_Data_:
= Beginning of Section =
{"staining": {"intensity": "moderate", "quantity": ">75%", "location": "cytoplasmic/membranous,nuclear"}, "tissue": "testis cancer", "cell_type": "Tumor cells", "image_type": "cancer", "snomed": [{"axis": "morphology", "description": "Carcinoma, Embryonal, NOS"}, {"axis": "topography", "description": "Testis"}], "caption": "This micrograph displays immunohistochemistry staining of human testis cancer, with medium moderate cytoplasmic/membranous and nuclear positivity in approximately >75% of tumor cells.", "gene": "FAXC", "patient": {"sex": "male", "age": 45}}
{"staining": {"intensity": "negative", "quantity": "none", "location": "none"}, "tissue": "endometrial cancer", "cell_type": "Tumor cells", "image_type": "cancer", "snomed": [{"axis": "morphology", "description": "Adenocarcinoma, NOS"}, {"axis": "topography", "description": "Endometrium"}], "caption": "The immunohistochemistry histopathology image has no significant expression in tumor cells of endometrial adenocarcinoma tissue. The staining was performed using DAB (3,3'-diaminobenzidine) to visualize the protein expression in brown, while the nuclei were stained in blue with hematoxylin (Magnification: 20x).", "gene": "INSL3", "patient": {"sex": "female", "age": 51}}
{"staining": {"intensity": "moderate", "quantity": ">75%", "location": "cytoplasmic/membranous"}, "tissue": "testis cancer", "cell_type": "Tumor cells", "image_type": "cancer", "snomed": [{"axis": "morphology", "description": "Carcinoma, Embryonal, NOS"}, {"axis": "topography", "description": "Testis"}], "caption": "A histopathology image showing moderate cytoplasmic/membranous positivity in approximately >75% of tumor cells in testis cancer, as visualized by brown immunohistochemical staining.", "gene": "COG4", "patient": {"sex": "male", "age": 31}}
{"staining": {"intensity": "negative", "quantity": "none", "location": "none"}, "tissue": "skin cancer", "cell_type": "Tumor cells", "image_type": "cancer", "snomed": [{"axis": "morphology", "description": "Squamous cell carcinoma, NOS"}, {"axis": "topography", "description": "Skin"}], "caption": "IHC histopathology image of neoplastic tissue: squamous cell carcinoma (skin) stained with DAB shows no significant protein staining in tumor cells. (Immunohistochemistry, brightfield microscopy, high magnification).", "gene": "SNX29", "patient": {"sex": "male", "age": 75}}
= End of Section =
_Exercise instructions_:
Each line of the data has to be written out exactly as it appears.

_Exercise response_:
{"staining": {"intensity": "moderate", "quantity": ">75%", "location": "cytoplasmic/membranous,nuclear"}, "tissue": "testis cancer", "cell_type": "Tumor cells", "image_type": "cancer", "snomed": [{"axis": "morphology", "description": "Carcinoma, Embryonal, NOS"}, {"axis": "topography", "description": "Testis"}], "caption": "This micrograph displays immunohistochemistry staining of human testis cancer, with medium moderate cytoplasmic/membranous and nuclear positivity in approximately >75% of tumor cells.", "gene": "FAXC", "patient": {"sex": "male", "age": 45}}
{"staining": {"intensity": "negative", "quantity": "none", "location": "none"}, "tissue": "endometrial cancer", "cell_type": "Tumor cells", "image_type": "cancer", "snomed": [{"axis": "morphology", "description": "Adenocarcinoma, NOS"}, {"axis": "topography", "description": "Endometrium"}], "caption": "The immunohistochemistry histopathology image has no significant expression in tumor cells of endometrial adenocarcinoma tissue. The staining was performed using DAB (3,3'-diaminobenzidine) to visualize the protein expression in brown, while the nuclei were stained in blue with hematoxylin (Magnification: 20x).", "gene": "INSL3", "patient": {"sex": "female", "age": 51}}
{"staining": {"intensity": "moderate", "quantity": ">75%", "location": "cytoplasmic/membranous"}, "tissue": "testis cancer", "cell_type": "Tumor cells", "image_type": "cancer", "snomed": [{"axis": "morphology", "description": "Carcinoma, Embryonal, NOS"}, {"axis": "topography", "description": "Testis"}], "caption": "A histopathology image showing moderate cytoplasmic/membranous positivity in approximately >75% of tumor cells in testis cancer, as visualized by brown immunohistochemical staining.", "gene": "COG4", "patient": {"sex": "male", "age": 31}}
{"staining": {"intensity": "negative", "quantity": "none", "location": "none"}, "tissue": "skin cancer", "cell_type": "Tumor cells", "image_type": "cancer", "snomed": [{"axis": "morphology", "description": "Squamous cell carcinoma, NOS"}, {"axis": "topography", "description": "Skin"}], "caption": "IHC histopathology image of neoplastic tissue: squamous cell carcinoma (skin) stained with DAB shows no significant protein staining in tumor cells. (Immunohistochemistry, brightfield microscopy, high magnification).", "gene": "SNX29", "patient": {"sex": "male", "age": 75}}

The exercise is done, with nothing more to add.